---------- Page extract ----------

A 1/4 wave whip the correct length will typically exhibit slightly low impedance in a mobile set-up, but almost every install is a bit different because body shapes of various cars/trucks, how well it is grounded and were the antenna is mounted influence this.
Most guys installing only have a SWR meter and that is fine, a long as the meter is telling you that SWR is about 1.5:1 the average radio will be happy.
When you get deeper into antennas and start using a antenna analyzer and looking at things more closely there is more to it than just SWR.
The Coil he is using helps to bring the match closer to 50 Ohms at the feed-point.


73
Jeff

It is strange, to me, that the SWR rose when I bonded the truck. I thought it would have the opposite effect. Shows what I know. But it was the same with the fishing truck, so I guess that is normal.
My SWR is different depending on where i am. (Radio only) Open field it is 1.3:1 with 30W DK and when I drop the power to 10W DK it barely moves the needle. In the driveway it is 1.4:1 at max power. My problem is that I want it 1.2 with my amp on. I just bought a cheap tuner (RF limited) and hope I can match the impedence better to get the SWR lower. I didn't tell the wife I bought it but it was only $40. I'm not supposed to buy anything else for a while. I just don't want to have to keep ripping down my headliner every time I need to mess with the antenna. The headliner is going to get damaged the more it goes in and out. Some of the clips are already getting weak.

---------- Data for analysis ----------

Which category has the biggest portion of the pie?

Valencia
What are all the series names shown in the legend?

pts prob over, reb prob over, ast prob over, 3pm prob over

----------
---------- Data for analysis ----------

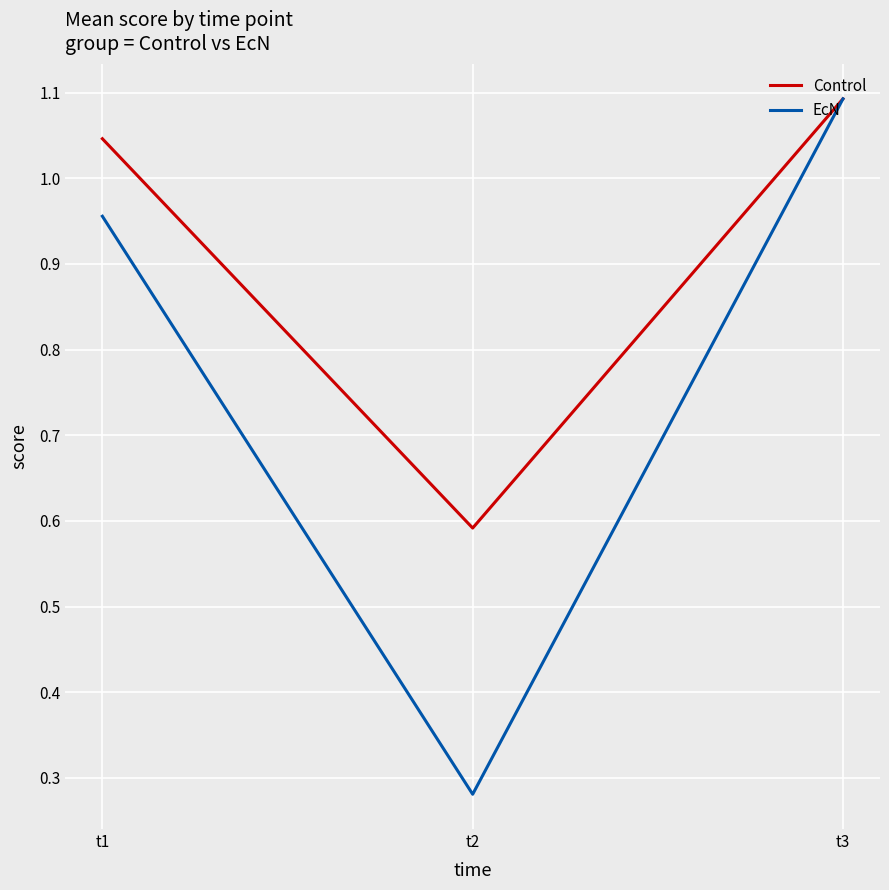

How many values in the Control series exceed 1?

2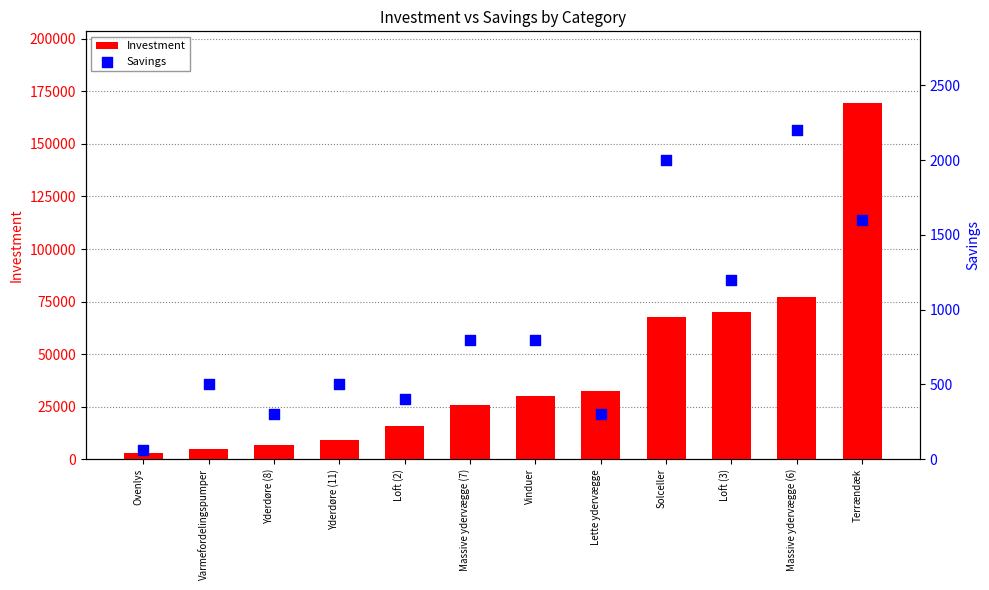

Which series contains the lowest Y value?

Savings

----------

> [Problem details]:
Please reproduce the antenna SWR discussion above word for word, in full.

> [Exercise result]:
A 1/4 wave whip the correct length will typically exhibit slightly low impedance in a mobile set-up, but almost every install is a bit different because body shapes of various cars/trucks, how well it is grounded and were the antenna is mounted influence this.
Most guys installing only have a SWR meter and that is fine, a long as the meter is telling you that SWR is about 1.5:1 the average radio will be happy.
When you get deeper into antennas and start using a antenna analyzer and looking at things more closely there is more to it than just SWR.
The Coil he is using helps to bring the match closer to 50 Ohms at the feed-point.


73
Jeff

It is strange, to me, that the SWR rose when I bonded the truck. I thought it would have the opposite effect. Shows what I know. But it was the same with the fishing truck, so I guess that is normal.
My SWR is different depending on where i am. (Radio only) Open field it is 1.3:1 with 30W DK and when I drop the power to 10W DK it barely moves the needle. In the driveway it is 1.4:1 at max power. My problem is that I want it 1.2 with my amp on. I just bought a cheap tuner (RF limited) and hope I can match the impedence better to get the SWR lower. I didn't tell the wife I bought it but it was only $40. I'm not supposed to buy anything else for a while. I just don't want to have to keep ripping down my headliner every time I need to mess with the antenna. The headliner is going to get damaged the more it goes in and out. Some of the clips are already getting weak.